[Cryptography] trojans in the firmware

Tue Feb 24 20:53:21 EST 2015

On Feb 24, 2015, at 2:24 AM, Ryan Carboni <ryacko at gmail.com> wrote:
> Fighting against a nation state using equipment you cannot design yourself or anyone you know could design... don't.
But in fact you can't design or manufacture *everything*.  Do you need control of your chips all the way back to mining the sand?

I'm pushing this beyond the logical limits, but there is a deep, underlying question:  Just what *do* you have to control?  Is there a theory we can apply here?  There seem to be some "obvious" lines.  If I build a computer out of (logical) MSI-level chips - simple logic gates JK-flipflops - it seems that even someone who could arbitrarily modify their behavior would have a tough time breaking my security.  Disk drives today, with tons of microcode embedded in the on-board controller, are clearly vulnerable.  How about a 1970's era drive, which left the CPU to handle all the complicated stuff?

+ + + +

* Work to complete
In the post about firmware trojans, what kind of chips does the writer suggest building a computer from?

+ + + +

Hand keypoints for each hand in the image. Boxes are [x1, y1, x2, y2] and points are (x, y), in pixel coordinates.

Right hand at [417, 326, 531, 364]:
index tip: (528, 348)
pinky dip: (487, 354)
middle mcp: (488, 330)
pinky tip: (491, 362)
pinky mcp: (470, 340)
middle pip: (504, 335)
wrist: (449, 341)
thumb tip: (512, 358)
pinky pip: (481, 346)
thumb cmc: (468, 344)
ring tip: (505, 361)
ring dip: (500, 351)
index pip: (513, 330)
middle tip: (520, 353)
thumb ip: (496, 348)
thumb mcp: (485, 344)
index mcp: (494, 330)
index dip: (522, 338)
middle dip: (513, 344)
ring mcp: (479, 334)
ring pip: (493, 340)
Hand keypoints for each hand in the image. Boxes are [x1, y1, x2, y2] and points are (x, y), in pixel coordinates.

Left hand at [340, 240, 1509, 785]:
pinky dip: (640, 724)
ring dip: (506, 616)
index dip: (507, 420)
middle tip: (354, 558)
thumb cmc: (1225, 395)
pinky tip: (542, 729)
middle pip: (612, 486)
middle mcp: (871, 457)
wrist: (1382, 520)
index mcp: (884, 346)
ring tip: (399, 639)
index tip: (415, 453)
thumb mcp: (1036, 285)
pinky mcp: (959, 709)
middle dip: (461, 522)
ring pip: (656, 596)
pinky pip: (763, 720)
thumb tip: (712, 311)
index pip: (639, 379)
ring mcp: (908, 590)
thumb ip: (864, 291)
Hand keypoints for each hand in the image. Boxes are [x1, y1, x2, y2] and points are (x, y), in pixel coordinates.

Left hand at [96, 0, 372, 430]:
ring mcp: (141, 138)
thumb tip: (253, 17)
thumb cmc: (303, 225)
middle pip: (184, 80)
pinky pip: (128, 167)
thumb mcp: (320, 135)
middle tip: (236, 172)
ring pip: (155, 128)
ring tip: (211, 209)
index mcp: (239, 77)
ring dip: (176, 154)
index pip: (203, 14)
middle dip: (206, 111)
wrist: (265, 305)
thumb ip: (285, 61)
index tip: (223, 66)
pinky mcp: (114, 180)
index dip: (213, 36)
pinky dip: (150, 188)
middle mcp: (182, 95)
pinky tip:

+ + + +

* Expected output
(Logical) MSI-level chips: simple logic gates and JK flip-flops.